▶ **문제 내용**:
모든 행의 줄을 한 글자도 바꾸지 말고 그대로 옮겨 적으세요. 그림은 답에 넣지 마세요.

▶ **주어진 행**:

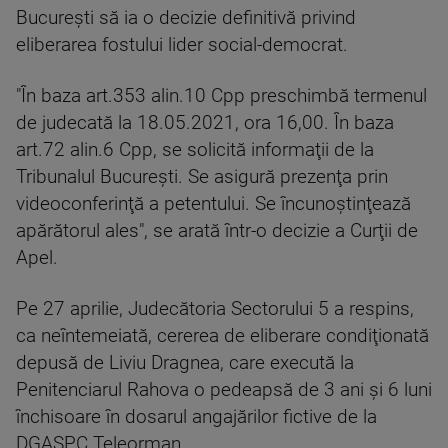
Bucureşti să ia o decizie definitivă privind
eliberarea fostului lider social-democrat.
"În baza art.353 alin.10 Cpp preschimbă termenul
de judecată la 18.05.2021, ora 16,00. În baza
art.72 alin.6 Cpp, se solicită informaţii de la
Tribunalul Bucureşti. Se asigură prezenţa prin
videoconferinţă a petentului. Se încunoştinţează
apărătorul ales", se arată într-o decizie a Curţii de
Apel.
Pe 27 aprilie, Judecătoria Sectorului 5 a respins,
ca neîntemeiată, cererea de eliberare condiţionată
depusă de Liviu Dragnea, care execută la
Penitenciarul Rahova o pedeapsă de 3 ani şi 6 luni
închisoare în dosarul angajărilor fictive de la
DGASPC Teleorman.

▶ **이 문제의 답**:
Bucureşti să ia o decizie definitivă privind
eliberarea fostului lider social-democrat.
"În baza art.353 alin.10 Cpp preschimbă termenul
de judecată la 18.05.2021, ora 16,00. În baza
art.72 alin.6 Cpp, se solicită informaţii de la
Tribunalul Bucureşti. Se asigură prezenţa prin
videoconferinţă a petentului. Se încunoştinţează
apărătorul ales", se arată într-o decizie a Curţii de
Apel.
Pe 27 aprilie, Judecătoria Sectorului 5 a respins,
ca neîntemeiată, cererea de eliberare condiţionată
depusă de Liviu Dragnea, care execută la
Penitenciarul Rahova o pedeapsă de 3 ani şi 6 luni
închisoare în dosarul angajărilor fictive de la
DGASPC Teleorman.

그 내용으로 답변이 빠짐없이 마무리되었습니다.